• Description of the task:
Print everything in the records exactly. Leave the pictures out.

━━━ Entries shown

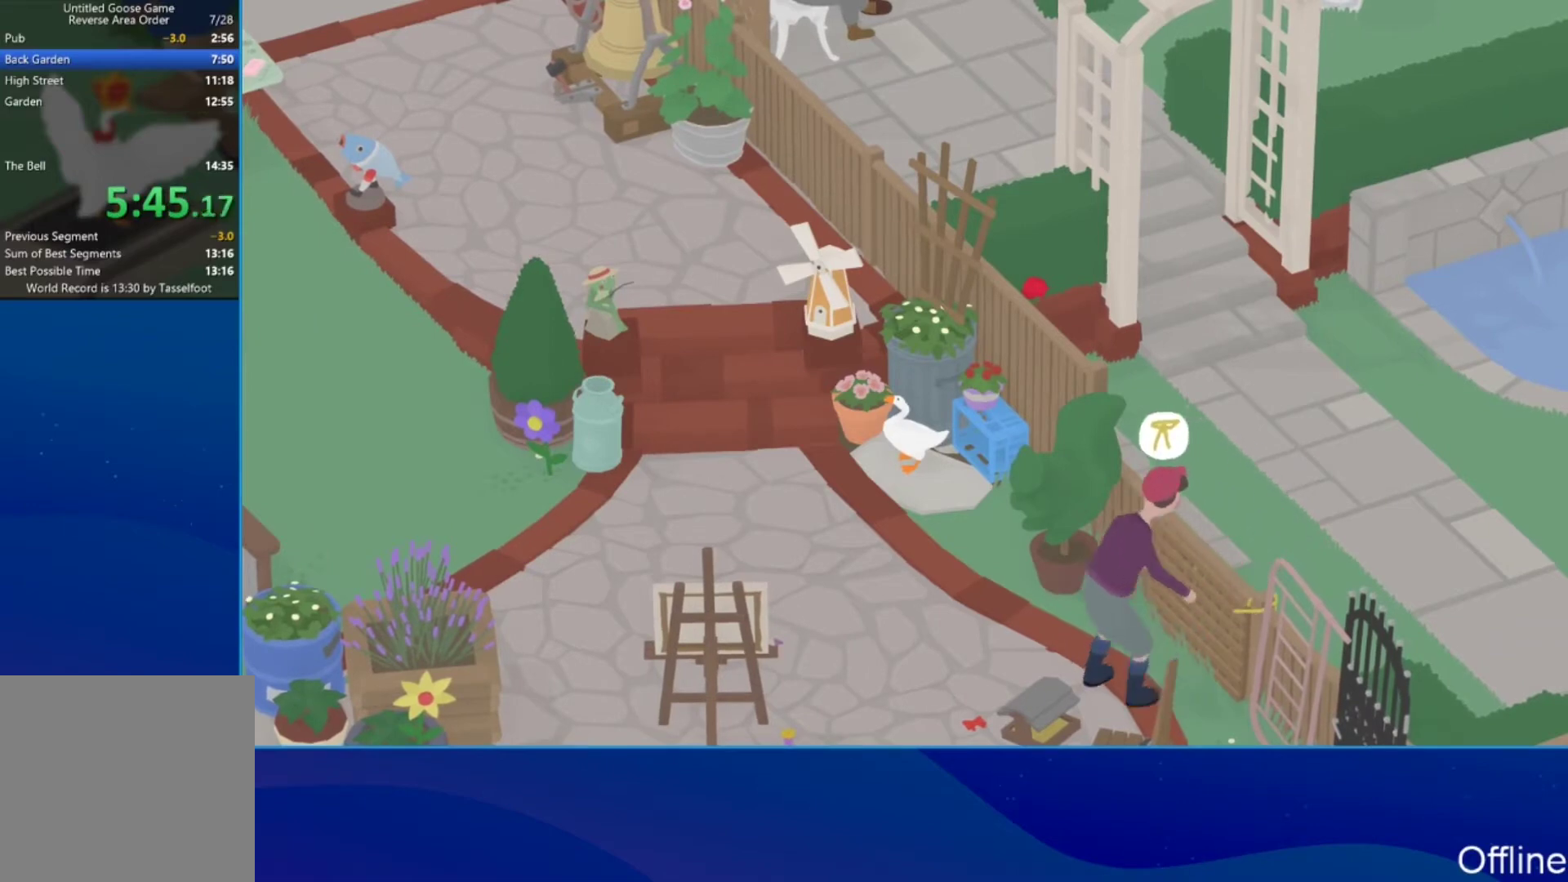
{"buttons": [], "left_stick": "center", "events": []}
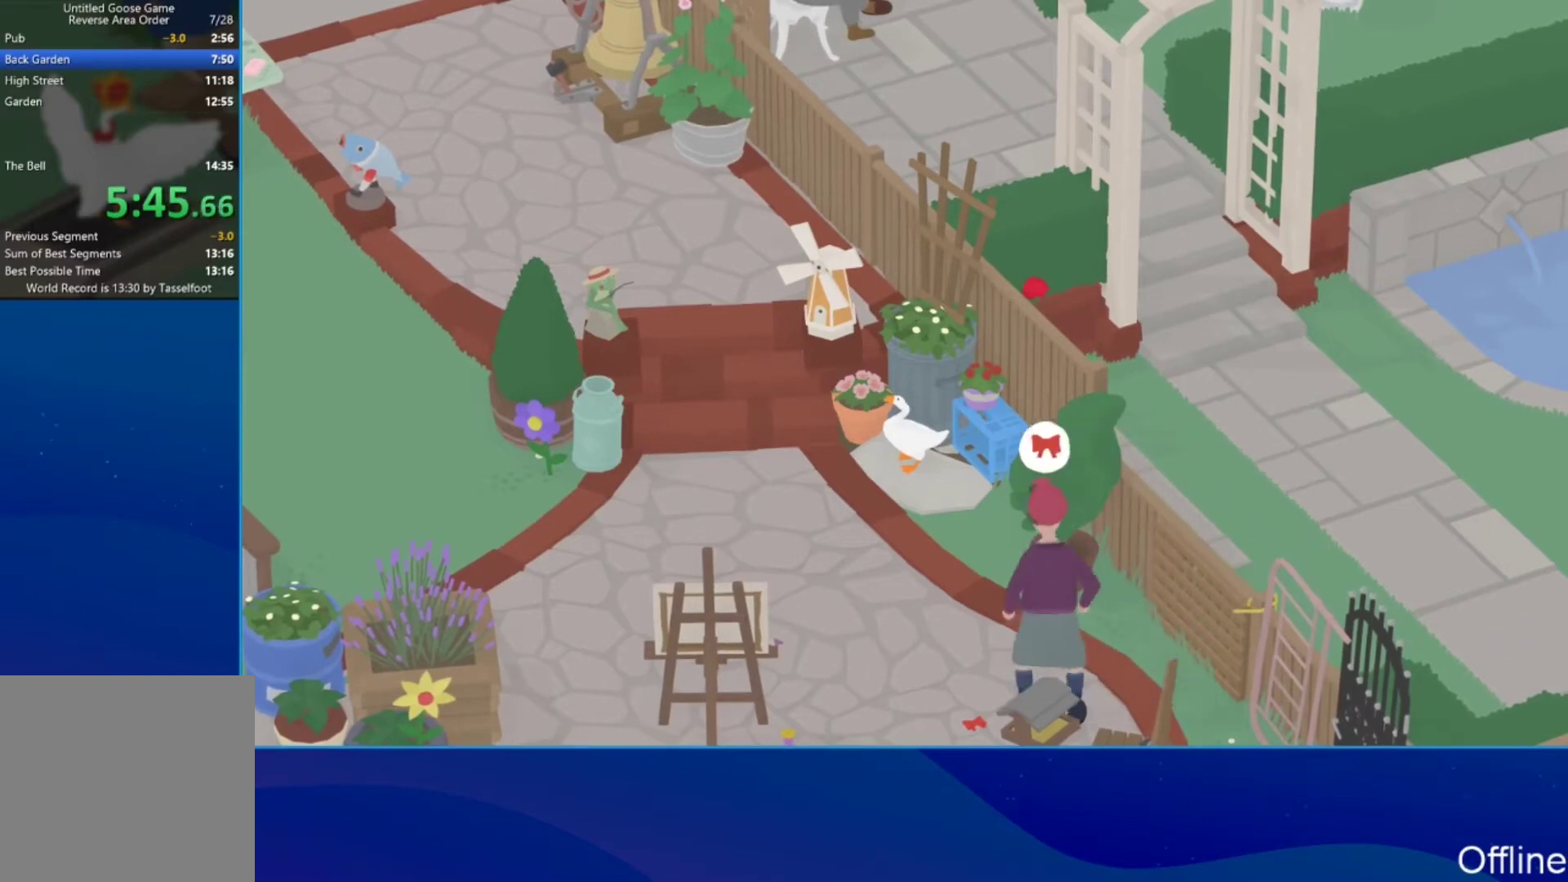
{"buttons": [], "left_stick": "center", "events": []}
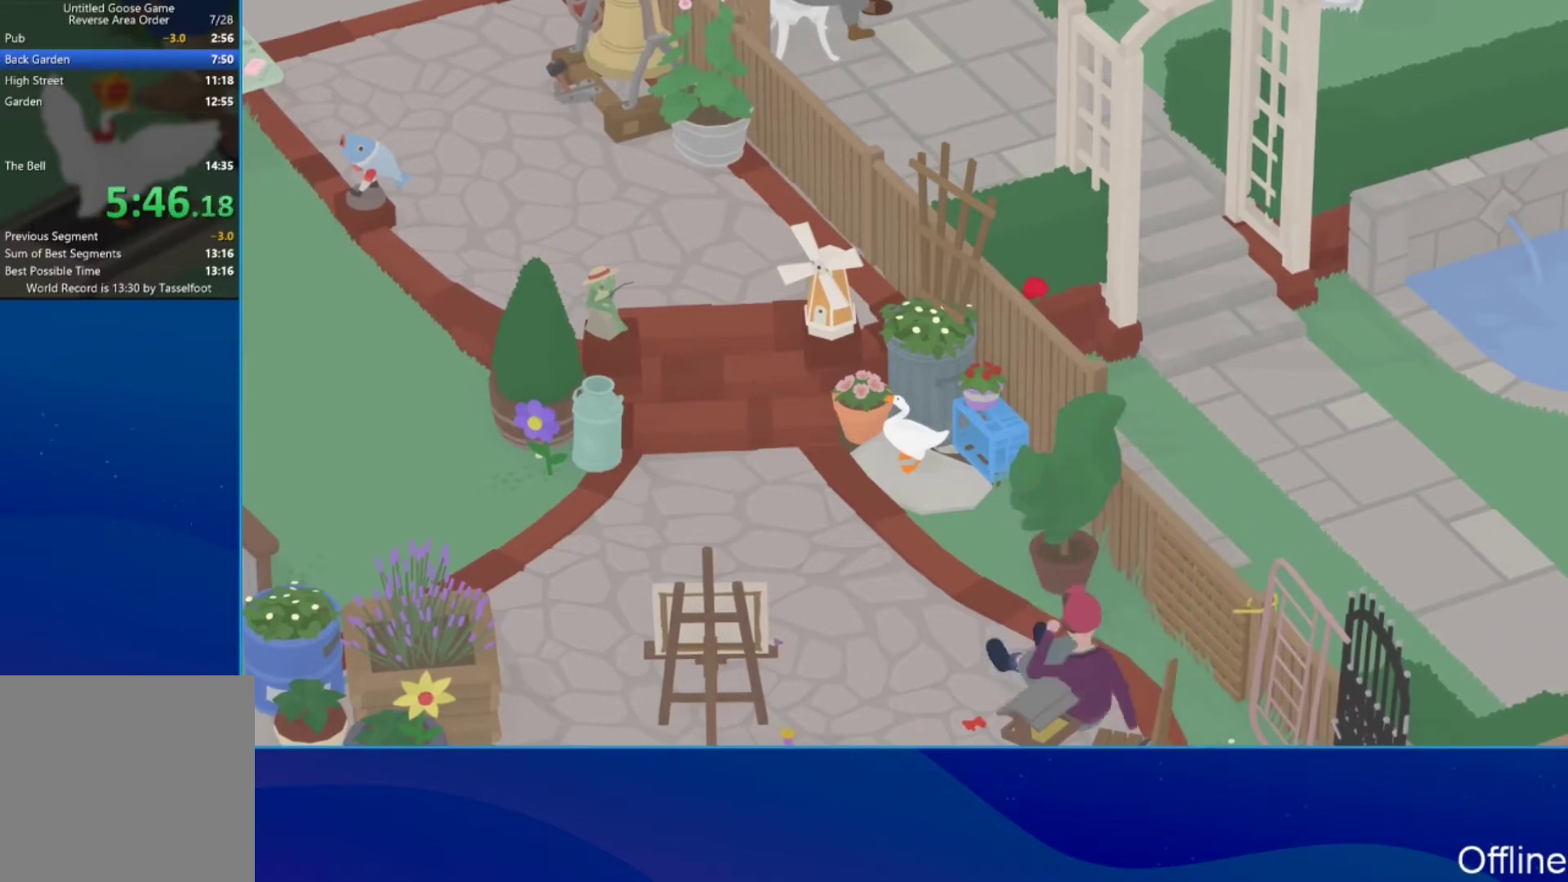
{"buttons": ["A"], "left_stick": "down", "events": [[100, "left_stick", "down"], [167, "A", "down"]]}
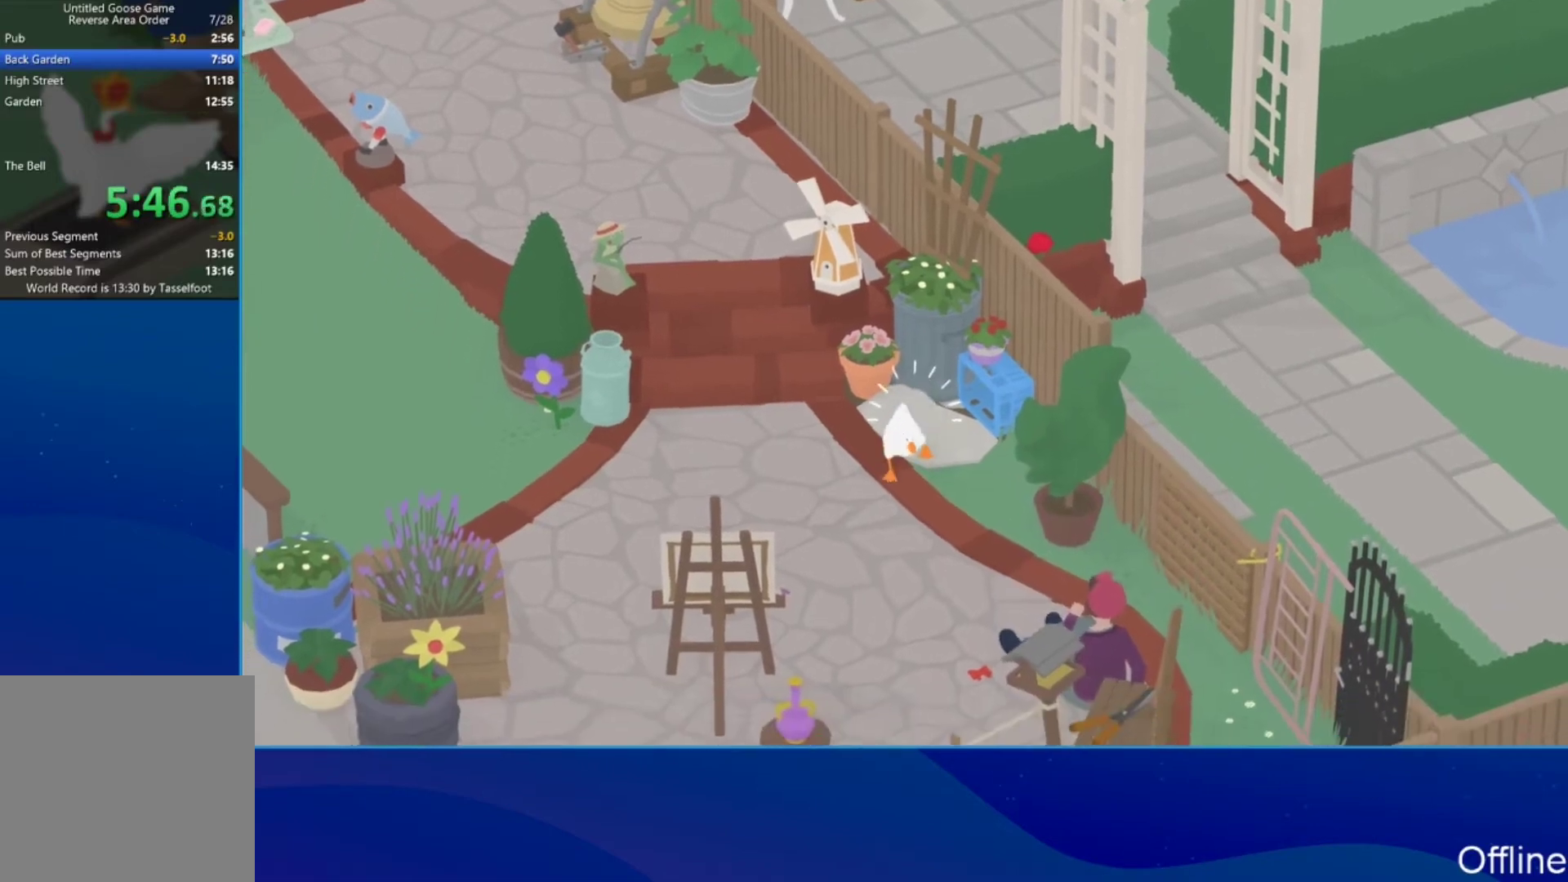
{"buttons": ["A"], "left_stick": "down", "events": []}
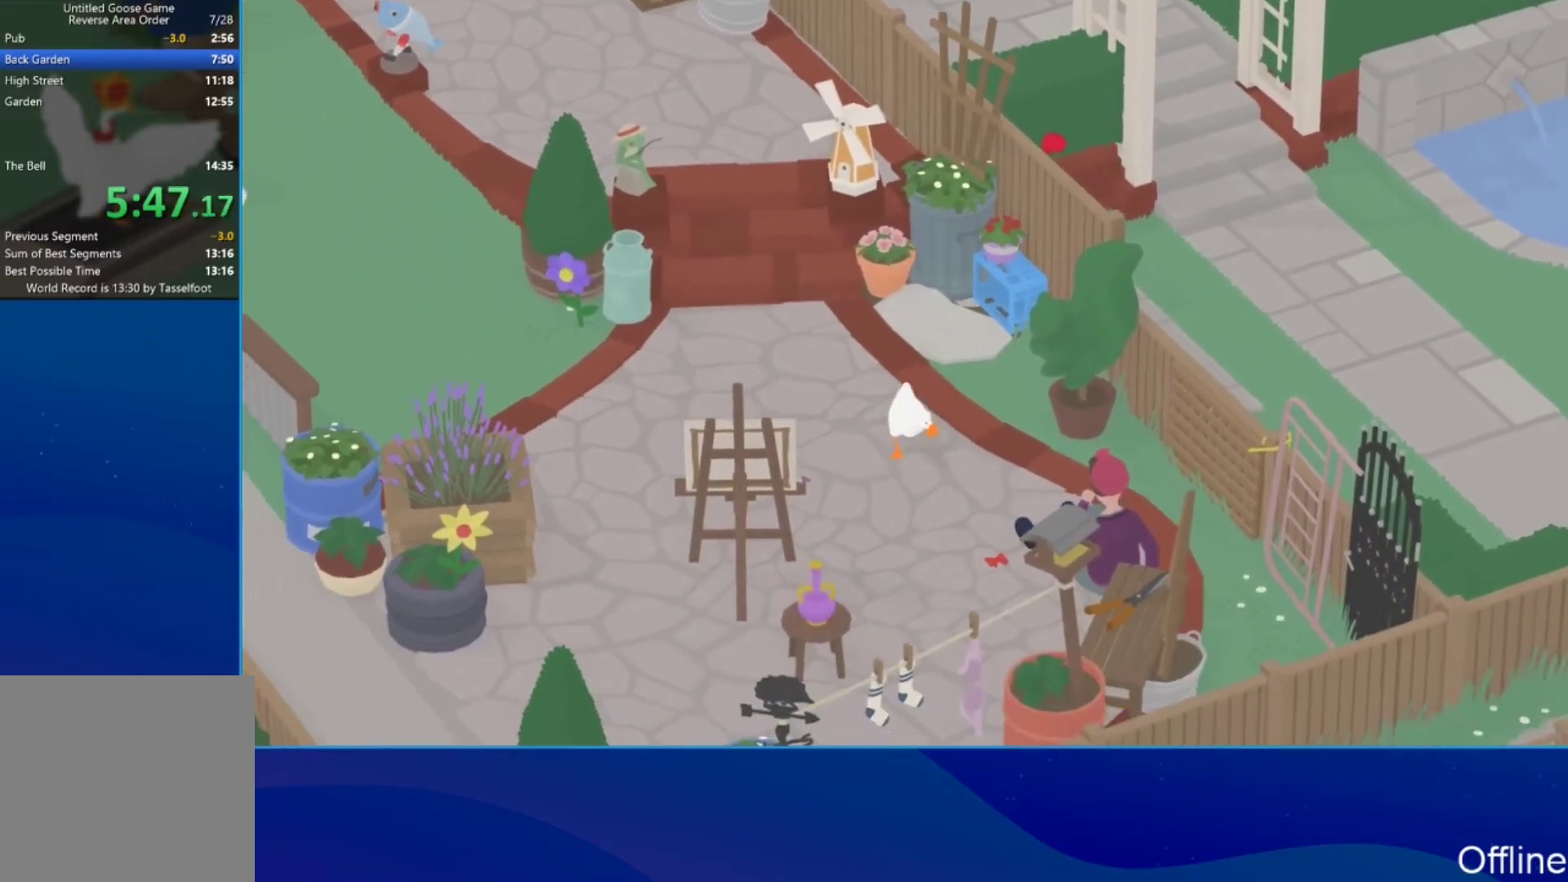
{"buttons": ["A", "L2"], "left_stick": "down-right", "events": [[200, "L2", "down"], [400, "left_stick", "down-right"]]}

━━━━━━

• Response for this exercise:
{"buttons": [], "left_stick": "center", "events": []}
{"buttons": [], "left_stick": "center", "events": []}
{"buttons": ["A"], "left_stick": "down", "events": [[100, "left_stick", "down"], [167, "A", "down"]]}
{"buttons": ["A"], "left_stick": "down", "events": []}
{"buttons": ["A", "L2"], "left_stick": "down-right", "events": [[200, "L2", "down"], [400, "left_stick", "down-right"]]}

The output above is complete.